_Excerpted records_
§

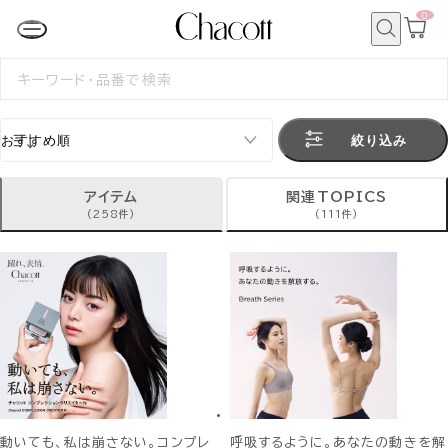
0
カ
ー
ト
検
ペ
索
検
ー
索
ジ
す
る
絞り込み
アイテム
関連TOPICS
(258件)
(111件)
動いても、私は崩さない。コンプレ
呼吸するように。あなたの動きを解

§

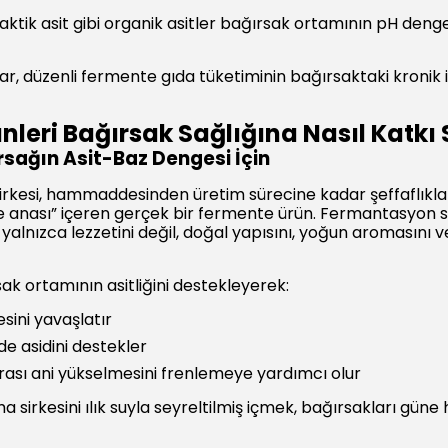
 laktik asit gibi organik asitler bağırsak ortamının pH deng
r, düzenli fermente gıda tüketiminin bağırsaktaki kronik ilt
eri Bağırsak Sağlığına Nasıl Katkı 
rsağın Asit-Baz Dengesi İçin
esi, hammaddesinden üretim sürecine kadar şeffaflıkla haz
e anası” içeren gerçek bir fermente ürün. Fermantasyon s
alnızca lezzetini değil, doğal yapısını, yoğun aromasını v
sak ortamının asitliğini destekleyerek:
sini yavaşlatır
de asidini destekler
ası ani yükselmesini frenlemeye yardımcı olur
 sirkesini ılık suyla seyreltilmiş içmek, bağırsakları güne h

§

_Task instructions_
Each line of the data that contains "fermente" belongs in the answer.

_Output of the exercise_
r, düzenli fermente gıda tüketiminin bağırsaktaki kronik ilt
e anası” içeren gerçek bir fermente ürün. Fermantasyon s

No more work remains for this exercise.